Looking back on my own first experience as a director, when my school music teacher had to take a term off for an operation and left me in charge of the choir and orchestra* aged 15, I had none of these, and I drowned. I don't think I even told may parents I was struggling. But, you know, the singers and instrumentalists continued to come along each week, and were generally cooperative. We made music, of a sort. It was possibly not as bad as it felt at the time.

When I started writing this post, I didn't have that memory to hand. It's not one I revisit very often (and in fact it's very fragmentary, I haven't retained much of that experience). So I hadn't anticipated that I was going to finish with the message that if you have a friend who has been thrown in the deep end of directing unexpectedly, make sure you are there for them.
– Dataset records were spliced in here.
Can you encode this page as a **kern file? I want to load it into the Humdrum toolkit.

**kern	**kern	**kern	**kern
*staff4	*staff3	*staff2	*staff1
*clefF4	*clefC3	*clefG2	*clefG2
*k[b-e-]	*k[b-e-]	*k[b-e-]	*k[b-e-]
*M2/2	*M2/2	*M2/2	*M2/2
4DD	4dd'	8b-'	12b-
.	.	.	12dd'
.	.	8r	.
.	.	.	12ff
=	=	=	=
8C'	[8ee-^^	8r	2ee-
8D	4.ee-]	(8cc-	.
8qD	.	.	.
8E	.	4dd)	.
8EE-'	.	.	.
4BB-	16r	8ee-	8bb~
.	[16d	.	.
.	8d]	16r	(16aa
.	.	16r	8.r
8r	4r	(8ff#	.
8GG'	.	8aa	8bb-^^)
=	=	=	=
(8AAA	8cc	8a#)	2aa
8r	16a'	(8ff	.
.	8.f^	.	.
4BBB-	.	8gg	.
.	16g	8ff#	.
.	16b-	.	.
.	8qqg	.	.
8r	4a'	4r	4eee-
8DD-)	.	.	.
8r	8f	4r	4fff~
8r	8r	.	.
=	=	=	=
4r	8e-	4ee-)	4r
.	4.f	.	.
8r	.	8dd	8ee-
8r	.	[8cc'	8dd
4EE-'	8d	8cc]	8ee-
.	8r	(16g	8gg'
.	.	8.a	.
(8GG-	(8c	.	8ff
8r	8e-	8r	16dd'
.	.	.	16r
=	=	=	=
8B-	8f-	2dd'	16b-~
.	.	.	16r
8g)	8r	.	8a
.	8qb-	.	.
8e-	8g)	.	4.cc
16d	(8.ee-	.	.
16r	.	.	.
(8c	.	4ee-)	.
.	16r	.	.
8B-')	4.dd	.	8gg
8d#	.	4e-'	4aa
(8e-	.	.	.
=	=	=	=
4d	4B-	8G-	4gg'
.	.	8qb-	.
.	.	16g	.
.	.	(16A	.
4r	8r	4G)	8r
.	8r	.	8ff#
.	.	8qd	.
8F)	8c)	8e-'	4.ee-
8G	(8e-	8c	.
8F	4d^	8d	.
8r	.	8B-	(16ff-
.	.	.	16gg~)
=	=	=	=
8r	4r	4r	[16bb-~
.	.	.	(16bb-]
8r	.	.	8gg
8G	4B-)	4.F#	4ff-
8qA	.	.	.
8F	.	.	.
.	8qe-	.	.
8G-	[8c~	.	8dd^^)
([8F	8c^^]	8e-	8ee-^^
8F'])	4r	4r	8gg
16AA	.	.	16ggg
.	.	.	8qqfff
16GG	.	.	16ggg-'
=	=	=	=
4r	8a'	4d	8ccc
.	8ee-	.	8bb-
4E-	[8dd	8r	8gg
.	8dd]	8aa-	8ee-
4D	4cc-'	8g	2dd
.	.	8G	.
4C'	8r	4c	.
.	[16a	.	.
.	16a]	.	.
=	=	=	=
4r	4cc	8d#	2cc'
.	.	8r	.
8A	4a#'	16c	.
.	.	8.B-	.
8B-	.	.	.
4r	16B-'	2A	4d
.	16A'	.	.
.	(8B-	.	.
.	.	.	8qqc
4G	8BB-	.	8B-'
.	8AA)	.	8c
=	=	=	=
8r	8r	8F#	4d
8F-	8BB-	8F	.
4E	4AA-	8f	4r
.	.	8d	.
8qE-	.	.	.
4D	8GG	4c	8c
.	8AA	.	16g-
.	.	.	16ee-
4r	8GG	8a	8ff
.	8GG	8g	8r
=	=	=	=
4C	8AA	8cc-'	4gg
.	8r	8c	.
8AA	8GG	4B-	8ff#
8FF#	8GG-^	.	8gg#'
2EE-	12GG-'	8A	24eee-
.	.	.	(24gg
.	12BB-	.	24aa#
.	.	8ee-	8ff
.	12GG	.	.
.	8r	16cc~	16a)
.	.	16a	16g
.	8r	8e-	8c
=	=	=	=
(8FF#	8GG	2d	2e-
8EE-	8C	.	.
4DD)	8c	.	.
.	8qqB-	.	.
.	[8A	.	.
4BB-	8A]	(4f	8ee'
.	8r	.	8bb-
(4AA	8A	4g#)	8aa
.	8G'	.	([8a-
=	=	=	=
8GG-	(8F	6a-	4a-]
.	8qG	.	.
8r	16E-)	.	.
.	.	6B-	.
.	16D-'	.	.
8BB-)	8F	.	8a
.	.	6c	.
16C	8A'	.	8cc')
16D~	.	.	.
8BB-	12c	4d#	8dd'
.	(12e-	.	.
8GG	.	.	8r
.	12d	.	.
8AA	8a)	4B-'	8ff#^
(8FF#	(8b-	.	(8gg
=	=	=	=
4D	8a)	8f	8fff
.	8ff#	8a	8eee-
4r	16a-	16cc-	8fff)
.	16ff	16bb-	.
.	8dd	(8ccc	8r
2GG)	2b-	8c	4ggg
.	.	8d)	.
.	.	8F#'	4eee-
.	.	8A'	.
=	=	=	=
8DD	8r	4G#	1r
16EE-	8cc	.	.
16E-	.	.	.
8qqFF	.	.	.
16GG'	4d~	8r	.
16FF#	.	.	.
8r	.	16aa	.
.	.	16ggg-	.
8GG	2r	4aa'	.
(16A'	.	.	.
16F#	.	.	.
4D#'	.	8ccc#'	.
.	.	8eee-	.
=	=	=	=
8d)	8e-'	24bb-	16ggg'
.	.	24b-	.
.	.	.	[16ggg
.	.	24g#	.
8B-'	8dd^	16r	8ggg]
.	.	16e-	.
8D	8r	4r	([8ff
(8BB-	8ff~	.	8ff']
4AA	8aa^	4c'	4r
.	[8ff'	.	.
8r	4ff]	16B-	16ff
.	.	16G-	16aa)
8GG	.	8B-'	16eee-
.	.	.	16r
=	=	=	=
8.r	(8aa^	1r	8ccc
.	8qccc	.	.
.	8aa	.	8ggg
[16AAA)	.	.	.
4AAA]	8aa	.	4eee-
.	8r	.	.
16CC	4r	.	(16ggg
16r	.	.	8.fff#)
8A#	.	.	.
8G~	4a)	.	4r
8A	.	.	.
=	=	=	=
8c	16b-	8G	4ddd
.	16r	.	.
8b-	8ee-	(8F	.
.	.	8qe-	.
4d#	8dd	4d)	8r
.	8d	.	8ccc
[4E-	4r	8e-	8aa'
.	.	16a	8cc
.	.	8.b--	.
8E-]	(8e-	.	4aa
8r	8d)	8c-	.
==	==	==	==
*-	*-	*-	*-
Be a sounding board, so they can unload and work out how they feel about it, offer practical help so they don't have to do everything themselves. Get them through the first few crazy months in good order, and then they will both be ready to embrace some more structured training, and have a clearer idea of what kind of development they need.

*It was called orchestra. Instrumental ensemble would be more accurate. It was made up of orchestral instruments but not in a number or proportion that could perform anything actually written for orchestra, so our teacher arranged things for us.

It may seem screamingly obvious to the majority, but for the raw new director maybe not so: key to a successful rehearsal particularly when you're blinded by panic, is to have written yourself a plan. Warm up, part one of the session - what song/s you want to work on. No more than 2/3 main points you want to iron out, any notices for tea break, part two - songs and objectives and then some fun stuff to relieve the tension and send them home thinking they had a good time. As my chorus is made up from a lot of `part-timers`I find that many of them lack the personal drive of their full time UK `cousins`so progress is gentler but without a plan would be hopeless. Sylvy x

It never does any harm to state the screamingly obvious, Sylvy. Not least because what is obvious to one person is a revelation to another.

(This is also why having conversations about stuff is useful...)

Thanks for this blog Liz! This might have been written for me! It was exactly what happened to me 2 1/2 years ago when I was catapulted from the back row of the altos to stand in front of the choir.
I still feel very much a novice today and was mildly reprimanded by my choir the other week when I said that I did not feel I was a "proper" MD yet, because I did not have a background in music or teaching.
What I really meant was that I still feel very much a novice and was surprised when a more experienced music teacher MD conducted my choir for a couple of pieces in a joint concert and told them exactly the same things which I had been saying to them in rehearsal.
It proved that I did know what I was talking about and I don't know why I was so surprised! Before I retired I did work in a management, leadership and coaching role and although it was not teaching as such, I find myself applying to the choir all the time the leadership principles I applied when at work.
I think the right thing for me as a new MD was to get about 9 months' experience, all of which felt as if I was making it up as I went along, and then I went on an ABCD one day beginner's course.
ABCD has given me a lot of support since then. I thought it was probably only for swanky conductors of posh, really good semi professional choirs but it does accommodate people like me whose local community choirs are generally of more mature years, and largely non music readers.
I also used as a mentor a more experienced friend who conducted another choir in which I sang and my singing teacher was also a useful mentor.
The important thing is not to struggle on alone and to get your choir and especially the committee on side.

There's a really interesting point in there about self-identity, Lynne, and what it takes to feel like a 'proper' director. I have been having some interesting conversations about imposter syndrome recently, and your account really resonates with them. I shall have a mull on that.

And thank you for confirming that it's really normal to have this experience. That's possibly the thing someone newly thrown into the role most needs to know.